Tak ada lagi
perang di Aceh. Semuanya telah berakhir damai, sejak MoU Helsiki disepakati, 15
Agustus 2005 lalu. Kini Aceh sedang membangun rumahnya, masyarakatnya,
ekonominya, sosial budayanya, jalan-jalannya, akses informasinya, syariatnya
dan sederet lainnya yang berarti membuka diri untuk menantang arus globalisasi.
Setelah damai ada, mungkinkah Aceh
seperti Singapura, Malaysia atau Cina yang sudah lebih maju dari Indonesia?
Aceh kini sudah terbuka lebar kepada dunia, siapapun diterima - asal niat dan
tujuannya baik - untuk menginjak tanah Aceh, tanpa perlu khawatir tertembus
peluru dari belakang. Orang Aceh juga sudah bebas bepergian dan pulang sesuka
hati. Artinya, kita tak perlu lagi berdiam diri, keluarlah untuk melihat dunia
dan undanglah tamu untuk membawa dunia ke Aceh. ”Aceh menjadi baru dan maju”.
Namun apa benar seperti itu yang
kemudian terjadi di Aceh? Apakah ada ”api dalam sekam” yang setiap saat muncul
kobaran apinya dan melahap apa saja yang ditemuinya?
Apakah pemimpin yang sekarang
memimpin masyarakat Aceh telah benar-benar menjadi ”pelayan rakyat” atau
”pembantu masyarakat”? Mereka yang terpilih atau mengajukan diri menjadi
pelayan masyarakat, mulai dari pucuk pimpinan Aceh (gubernur dan wakilnya)

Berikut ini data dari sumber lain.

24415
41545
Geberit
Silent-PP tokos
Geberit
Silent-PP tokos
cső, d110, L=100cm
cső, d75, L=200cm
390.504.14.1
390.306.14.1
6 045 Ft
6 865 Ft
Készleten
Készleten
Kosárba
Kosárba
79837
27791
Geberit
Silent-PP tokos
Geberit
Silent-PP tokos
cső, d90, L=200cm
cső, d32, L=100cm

hingga ke geuchik (kepala desa), apakah sudah merasa dirinya sebagai pelayan
masyarakat? Atau justru yang terjadi adalah para unsur pimpinan di Aceh saat
ini justru malah memposisikan diri sebagai hamba dan pelayan bagi organisasi
yang sudah membesarkan dan mengantarkannya meraih kekuasaan, yakni GAM?
Kalau dugaan-dugaan itu akhirnya
terbukti, maka tidak ada kata dan pilihan lain bagi masyarakat Aceh, kecuali
”selamat datang” kembali ke suasana ketakutan dan keterpurukan, seperti yang
pernah mereka alami berpuluh-puluh tahun lamanya, tempo hari. Sebab, GAM akan
kembali mengobarkan dan memperjuangkan ide kemerdekaannya, terlepas dari rakyat
Aceh setuju ataupun tidak Sehubungan
itu, pasti pemereintah RI, melalui TNI-nya akan meredam aksi GAM yang
mengkhianati kesepakatan damai dan memberontak itu demi tetap tegaknya keutuhan
dan kedaulatan bangsa dan negara Indonesia. Dan yang terjadi sudah dapat
diduga, yakni Aceh kembali membara dan konflik bersenjata akan terulang
kembali.
Apa itu yang kita inginkan? Tentu saja tidak. Kalau begitu, janganlah
saudara-saudaraku warga Aceh mudah termakan berbagai isu yang dapat
memecahbeah dan mengadudomba sesama kita, ”aneuk aceh”, yang berada di bumi
Serambi Mekkah. Ikuti saja himbauan dan
ajakan para pemimpin kita, pemerintah kita, selama apa-apa yang disampaikannya adalah semata-mata demi kemaslahatan umat
dan membawa kesejahteraan bagi segenap rakyat Aceh.